I’ve been watching Ludwig since January of 2020, and I was instantly drawn to his channel. His branding is sleek, his youtube highlights are entertaining, and he is just a guy who oozes confidence and charisma. 

For a while he had his own niche until this past fall when the party game “Among Us” blew up. He started streaming with bigger and bigger streamers, propelling his views and sub counts skyward. 

This March he decided to go on a week long break and had planned on doing a 24 hour stream to get back into things. At the last minute he decided on an uncapped “subathon”. 

If you’re unfamiliar with Twitch, this deserves an explanation. On Twitch, subscriptions cost five dollars. Half of the money goes to Twitch, and the other half goes to the streamer. In a subathon, there is a timer that goes up by 20 seconds every time someone subcribes. When the timer eventually runs down, the stream ends. Most bigger streamers will cap it so they don’t have infinite subs/infinite stream time. Ludwig didn’t do that. He had prepared for an overnight stream by getting a racecar bed in his size sent to his house so he could sleep on stream. Seventy-two hours in, as the timer approached 60 hours remaining, the look on his face said it all. He was going to be there for a while.

 So he embraced it. He got a home gym set up and worked out on stream; he put a bathing suit on and showered on stream. He rarely left the camera, and when he did it was only to use nature’s glorious facilities. He did take a 24 hour break at one point to spend time with his girlfriend who was going out of town for a while, but immediately came back and kept going. And the stream kept growing. And growing. And before you knew it, he was THE most subscribed to person on Twitch, beating out the legendary xQCow and the DreamSMP streamer Rainboo. Rainboo peaked at 100,000 subscribers. 

A very dedicated group of statisticians kept track of the money that was coming into his stream.In total, approximately 1.5 million dollars went into his pockets during the subathon. After giving $450,000 to charity, paying his moderators and other help about $850,000, he takes home about $209,000 after taxes (None of these monetary figures are confirmed by Ludwig Ahgren or a member of the Mogul Moves team. All figures are rough).

 There was still time left on the clock and so Ludwig decided to cap the stream at 1 month and leave it there. After all of that there was still one more record to break. 

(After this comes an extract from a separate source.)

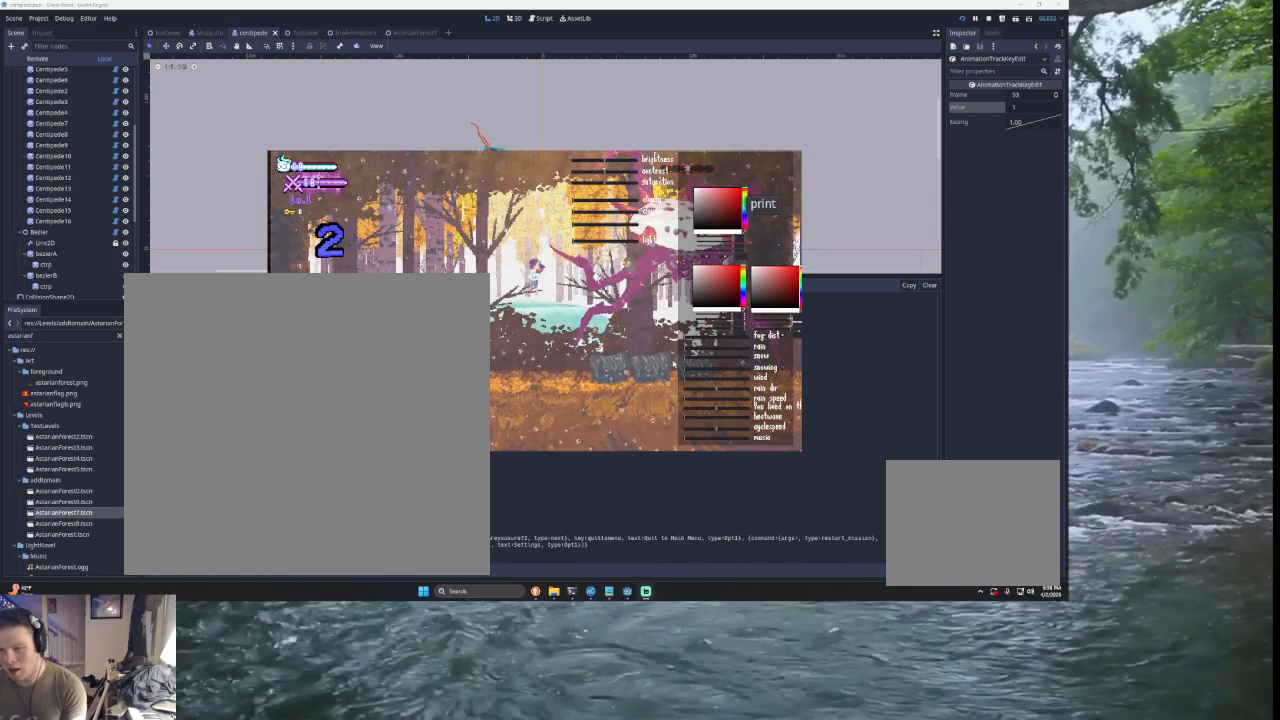
{"buttons": [], "left_stick": "center", "right_stick": "left", "events": []}
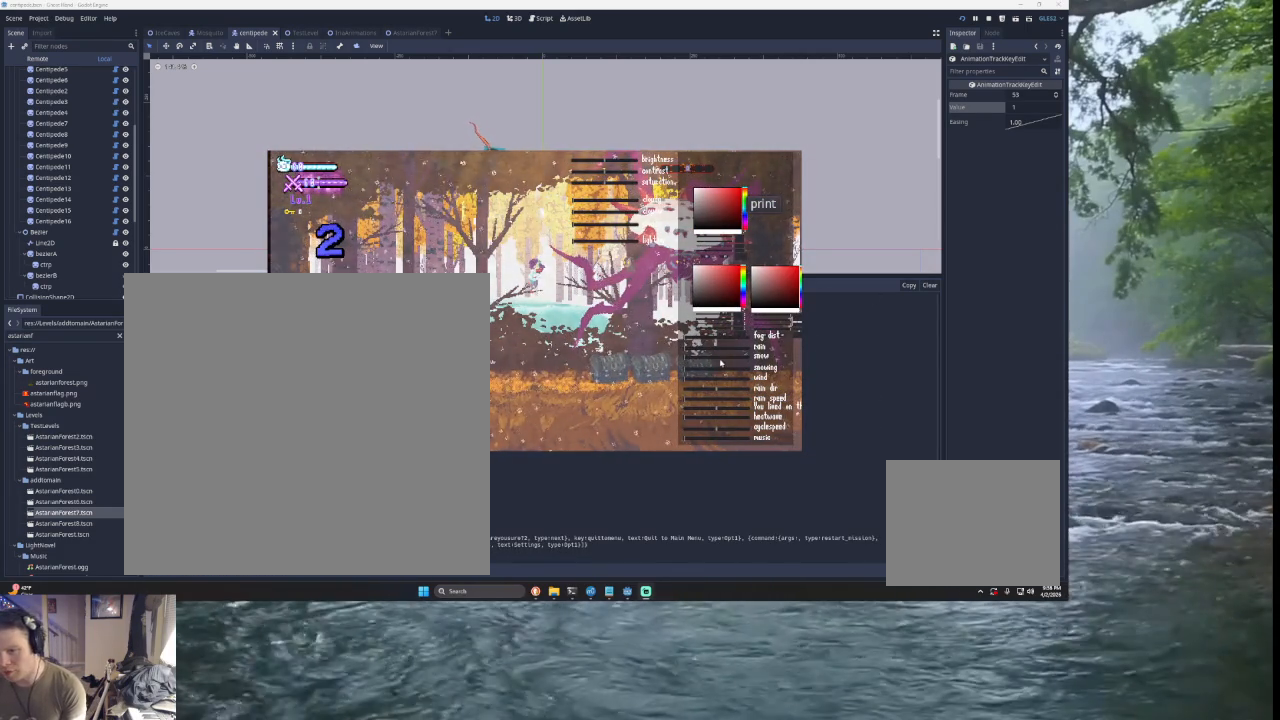
{"buttons": [], "left_stick": "center", "right_stick": "left", "events": []}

In April of 2018 during the peak of Fortnite, streamer Ninja played with Drake and set the all time subrecord of 269,000 subscribers. No one thought that anyone could ever top that without huge celebrity appearances. 

Ludwig did it in less than a month of streaming with nothing but his devilish charm. He peaked at 283,000 subscribers. 

As he said in a video recapping the event, no one ever thought that it would ever be topped. He made it: just a melee commentator from a sleepy town in New Hampshire just shooting his shot. Now he’s on top of the world. He is the most popular twitch streamer of this era, one of the most popular of all time. 

On April 14, with tears in his eyes and at a loss for words from the overwhelming gratitude, he gave a salute and faded to black. 31 days later. and the stream was over. Countless records set and broken. Sleep well, Lud. You deserve it, king.